PROBLEM STATEMENT
Please convert every line of the material below into a JSON list of strings, one string per line, with blank lines left out.

SUPPLIED ENTRIES
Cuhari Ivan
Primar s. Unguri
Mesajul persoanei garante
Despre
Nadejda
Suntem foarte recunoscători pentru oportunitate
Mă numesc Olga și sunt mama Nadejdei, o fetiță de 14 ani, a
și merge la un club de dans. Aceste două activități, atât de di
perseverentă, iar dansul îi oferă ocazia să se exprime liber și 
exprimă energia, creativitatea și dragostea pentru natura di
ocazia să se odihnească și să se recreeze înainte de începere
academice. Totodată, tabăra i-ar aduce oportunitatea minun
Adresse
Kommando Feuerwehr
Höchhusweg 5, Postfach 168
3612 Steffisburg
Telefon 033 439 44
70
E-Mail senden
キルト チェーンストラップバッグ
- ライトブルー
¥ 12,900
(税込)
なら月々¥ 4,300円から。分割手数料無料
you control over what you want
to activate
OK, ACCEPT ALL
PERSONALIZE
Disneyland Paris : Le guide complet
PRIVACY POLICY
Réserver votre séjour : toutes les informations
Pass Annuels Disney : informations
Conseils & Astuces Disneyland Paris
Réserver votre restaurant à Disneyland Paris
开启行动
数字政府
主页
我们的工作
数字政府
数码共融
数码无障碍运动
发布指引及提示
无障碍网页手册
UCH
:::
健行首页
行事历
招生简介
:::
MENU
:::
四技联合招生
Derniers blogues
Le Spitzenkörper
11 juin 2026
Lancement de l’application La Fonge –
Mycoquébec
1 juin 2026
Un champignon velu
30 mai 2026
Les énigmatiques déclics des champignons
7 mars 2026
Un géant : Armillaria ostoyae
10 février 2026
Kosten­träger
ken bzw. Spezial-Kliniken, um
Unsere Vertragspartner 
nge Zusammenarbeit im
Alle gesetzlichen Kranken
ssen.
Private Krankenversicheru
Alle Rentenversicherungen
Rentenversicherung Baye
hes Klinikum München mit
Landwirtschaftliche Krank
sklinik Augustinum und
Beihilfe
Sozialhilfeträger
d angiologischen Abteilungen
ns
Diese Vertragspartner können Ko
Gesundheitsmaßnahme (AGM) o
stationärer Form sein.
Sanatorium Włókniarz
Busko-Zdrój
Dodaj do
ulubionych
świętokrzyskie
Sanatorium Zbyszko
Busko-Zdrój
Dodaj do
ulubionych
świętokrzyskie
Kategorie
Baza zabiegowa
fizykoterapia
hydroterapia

TASK RESPONSE
[
  "Cuhari Ivan",
  "Primar s. Unguri",
  "Mesajul persoanei garante",
  "Despre",
  "Nadejda",
  "Suntem foarte recunoscători pentru oportunitate",
  "Mă numesc Olga și sunt mama Nadejdei, o fetiță de 14 ani, a",
  "și merge la un club de dans. Aceste două activități, atât de di",
  "perseverentă, iar dansul îi oferă ocazia să se exprime liber și ",
  "exprimă energia, creativitatea și dragostea pentru natura di",
  "ocazia să se odihnească și să se recreeze înainte de începere",
  "academice. Totodată, tabăra i-ar aduce oportunitatea minun",
  "Adresse",
  "Kommando Feuerwehr",
  "Höchhusweg 5, Postfach 168",
  "3612 Steffisburg",
  "Telefon 033 439 44",
  "70",
  "E-Mail senden",
  "キルト チェーンストラップバッグ",
  "- ライトブルー",
  "¥ 12,900",
  "(税込)",
  "なら月々¥ 4,300円から。分割手数料無料",
  "you control over what you want",
  "to activate",
  "OK, ACCEPT ALL",
  "PERSONALIZE",
  "Disneyland Paris : Le guide complet",
  "PRIVACY POLICY",
  "Réserver votre séjour : toutes les informations",
  "Pass Annuels Disney : informations",
  "Conseils & Astuces Disneyland Paris",
  "Réserver votre restaurant à Disneyland Paris",
  "开启行动",
  "数字政府",
  "主页",
  "我们的工作",
  "数字政府",
  "数码共融",
  "数码无障碍运动",
  "发布指引及提示",
  "无障碍网页手册",
  "UCH",
  ":::",
  "健行首页",
  "行事历",
  "招生简介",
  ":::",
  "MENU",
  ":::",
  "四技联合招生",
  "Derniers blogues",
  "Le Spitzenkörper",
  "11 juin 2026",
  "Lancement de l’application La Fonge –",
  "Mycoquébec",
  "1 juin 2026",
  "Un champignon velu",
  "30 mai 2026",
  "Les énigmatiques déclics des champignons",
  "7 mars 2026",
  "Un géant : Armillaria ostoyae",
  "10 février 2026",
  "Kosten­träger",
  "ken bzw. Spezial-Kliniken, um",
  "Unsere Vertragspartner ",
  "nge Zusammenarbeit im",
  "Alle gesetzlichen Kranken",
  "ssen.",
  "Private Krankenversicheru",
  "Alle Rentenversicherungen",
  "Rentenversicherung Baye",
  "hes Klinikum München mit",
  "Landwirtschaftliche Krank",
  "sklinik Augustinum und",
  "Beihilfe",
  "Sozialhilfeträger",
  "d angiologischen Abteilungen",
  "ns",
  "Diese Vertragspartner können Ko",
  "Gesundheitsmaßnahme (AGM) o",
  "stationärer Form sein.",
  "Sanatorium Włókniarz",
  "Busko-Zdrój",
  "Dodaj do",
  "ulubionych",
  "świętokrzyskie",
  "Sanatorium Zbyszko",
  "Busko-Zdrój",
  "Dodaj do",
  "ulubionych",
  "świętokrzyskie",
  "Kategorie",
  "Baza zabiegowa",
  "fizykoterapia",
  "hydroterapia"
]